Alinhada aos interesses da burguesia, a ciência se apresenta vitoriosa. Determina que o conhecimento só pode ser alcançado através do método científico. E o discurso religioso? Só pode ser classificado como engodo consciente. Estabeleceu-se um quadro simbólico no qual não havia lugar para a religião. Deusficou confinado aos céus, dividindo-se áreas de influência: aos comerciantes e políticos foram entregues a terra, os mares, as fábricas e até os corpos das pessoas.

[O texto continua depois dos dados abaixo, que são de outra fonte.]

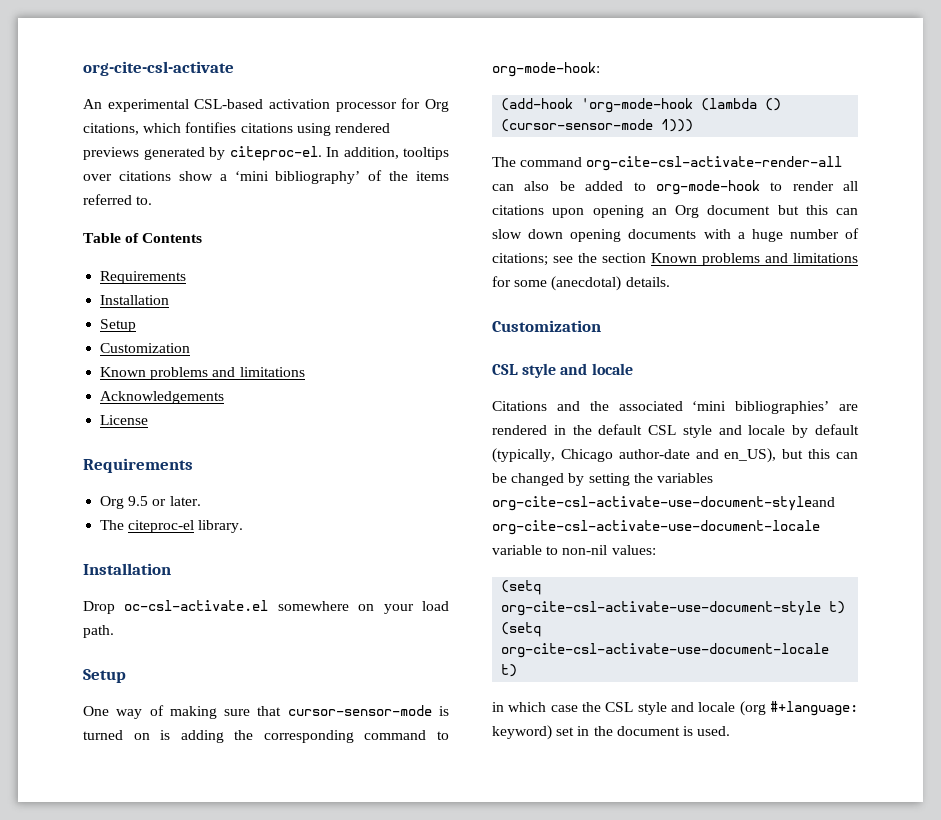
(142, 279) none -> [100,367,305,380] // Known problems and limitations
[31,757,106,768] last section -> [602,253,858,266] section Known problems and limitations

A religião foi aquinhoada com a administração do mundo invisível, o cuidado da salvação, a cura das almas aflitas.
No entanto, os julgamentos de verdade e de falsidade não podem ser aplicados à religião, pois no mundo dos homens podem ser encontrados dois tipos de coisas: as coisas/símbolo, aquelas que significam outras e as coisas que são elas mesmas, não significam outras. Enquanto os símbolos carecem que comprovação as coisas são elas mesmas e não precisam passar pelo crivo de falso ou verdadeiro. A religião se apresenta como coisa e sua realidade não pode ser negada.
As religiões se estabelecem e subsistem a partir da divisão bipartida do universo entre o sagrado e o profano. Sagrado e profano não são propriedades das coisas. Eles se estabelecem pelas atitudes dos homens perante coisas, espaços, tempos, pessoas, ações. Enquanto o mundo profano se resume ao círculo do utilitário, o sagrado avança para o ideal. Se o homem é senhor do mundo utilitário, no sagrado ele é servo. O sagrado é apresentado como centro do mundo, a origem da ordem, a fonte das normas, a garantia da harmonia que se manifesta na e pela sociedade.
A religião como fato social não está completamente à mercê da análise sociológica, pois os sentimentos religiosos se encontram numa esfera de experiência indiferente à análise sociológica, por ser íntima, subjetiva e existencial.
A religião é o clamor daqueles que sofrem e sonham para acalentar a alma, definindo o mundo sagrado como um grito que ecoa a essência humana.
A religião tem um caráter ambivalente: ela pode prestar a objetivos opostos, tudo dependendo daqueles que manipulam os símbolos sagrados. Ela pode ser usada para iluminar ou para cegar. Mas, na figura dos mártires tem sido expressão das dores e das esperanças dos que não têm poder, apresenta um Deus que é o protesto e o poder dos oprimidos dando o toque e o sentido para a vida, declarando que vale a pena viver.